● TASK GOAL: Retype every line of text in the data below without changes, and leave the pictures out of your answer.
DATASET EXTRACT section start
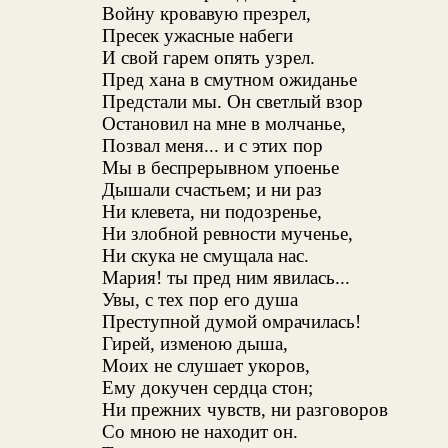
Войну кровавую презрел,
Пресек ужасные набеги
И свой гарем опять узрел.
Пред хана в смутном ожиданье
Предстали мы. Он светлый взор
Остановил на мне в молчанье,
Позвал меня... и с этих пор
Мы в беспрерывном упоенье
Дышали счастьем; и ни раз
Ни клевета, ни подозренье,
Ни злобной ревности мученье,
Ни скука не смущала нас.
Мария! ты пред ним явилась...
Увы, с тех пор его душа
Преступной думой омрачилась!
Гирей, изменою дыша,
Моих не слушает укоров,
Ему докучен сердца стон;
Ни прежних чувств, ни разговоров
Со мною не находит он.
DATASET EXTRACT section end
● THE ANSWER:
Войну кровавую презрел,
Пресек ужасные набеги
И свой гарем опять узрел.
Пред хана в смутном ожиданье
Предстали мы. Он светлый взор
Остановил на мне в молчанье,
Позвал меня... и с этих пор
Мы в беспрерывном упоенье
Дышали счастьем; и ни раз
Ни клевета, ни подозренье,
Ни злобной ревности мученье,
Ни скука не смущала нас.
Мария! ты пред ним явилась...
Увы, с тех пор его душа
Преступной думой омрачилась!
Гирей, изменою дыша,
Моих не слушает укоров,
Ему докучен сердца стон;
Ни прежних чувств, ни разговоров
Со мною не находит он.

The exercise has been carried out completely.